Three years ago, the college was successful in a bid for some Government funding for a building to develop new ideas about how to learn, which could be accessible to the wider community.

Science teacher Mike Grocott, who is in charge of the launch, said it was a very exciting facility, which students were queuing up to use now it was finished.

Through the video conferencing suite, children had been talking to pupils at a school in Little Rock, Arkansas in the USA.

'The kids think it is great but not everyone has had a chance to use it yet,' he said.

'Our kids are as good as anyone's in the world but we have got to give them the opportunities. The world is a smaller place now and we need to be international.'

The two-storey building houses the latest in digital technology.
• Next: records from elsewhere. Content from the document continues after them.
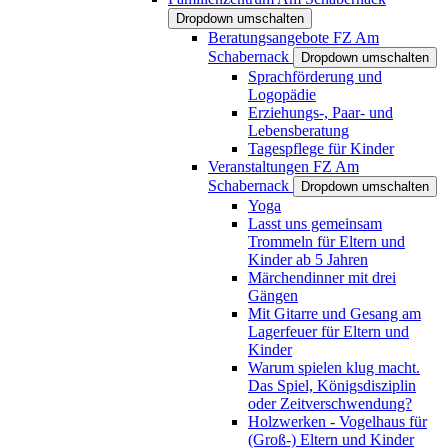
Dropdown umschalten
Beratungsangebote FZ Am
Schabernack
Dropdown umschalten
Sprachförderung und
Logopädie
Erziehungs-, Paar- und
Lebensberatung
Tagespflege für Kinder
Veranstaltungen FZ Am
Schabernack
Dropdown umschalten
Yoga
Lasst uns gemeinsam
Trommeln für Eltern und
Kinder ab 5 Jahren
Märchendinner mit drei
Gängen
Mit Gitarre und Gesang am
Lagerfeuer für Eltern und
Kinder
Warum spielen klug macht.
Das Spiel, Königsdisziplin
oder Zeitverschwendung?
Holzwerken - Vogelhaus für
(Groß-) Eltern und Kinder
Along with the video conferencing suite is a computer suite, Playstation-style learning machines, state-of-the art projectors and bluescreen animation, used frequently by today's movie makers.

It will be a research centre for all students and offer training courses to members of the community outside school hours.
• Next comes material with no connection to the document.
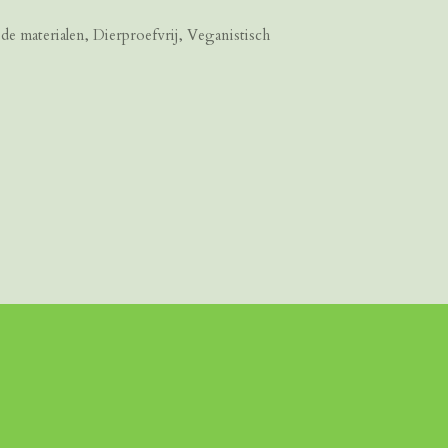
e materialen, Dierproefvrij, Veganistisch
Mr Grocott said the centre would be showing films for debate and discussion and be a venue for guests and speakers, like Amber Gell, a NASA engineer from Houston, who is coming to open the centre and talk to the students about her work helping to build the Orion space craft.

'We feel that Cornwall is seen as being out on a limb from the rest of the country and that's one of the reasons why we wanted to create this centre for people to come to us and help deliver training,' he said.

An international language school, Callington has also been authorised to deliver the International Baccalaureate diploma programme from September this year. This curriculum package requires students to study six subjects, in addition to three core elements that encourage independent learning and involvement in their creative and volunteering activities.

Students opting for the IB will be encouraged to forge international links with other IB schools, participate in a range of international trips and develop a strong understanding of their place in the world and what they can contribute as a world citizen.

With video conferencing equipment, pupils will be able to make links with schools across the world.

Opportunities for international travel have been enhanced by the space centre which takes students, who go through a rigorous selection process, to the Johnson and Kennedy Space Centres in America each year.

Callington is the only college in the country which has a centre dedicated to space and space related technology and teaches GCSE astronomy to people from the ages of 12 to 70.

Local residents are being invited along to the launch of the CHiil Centre at 10.30pm on June 12, which will be followed by a talk from Amber Gell.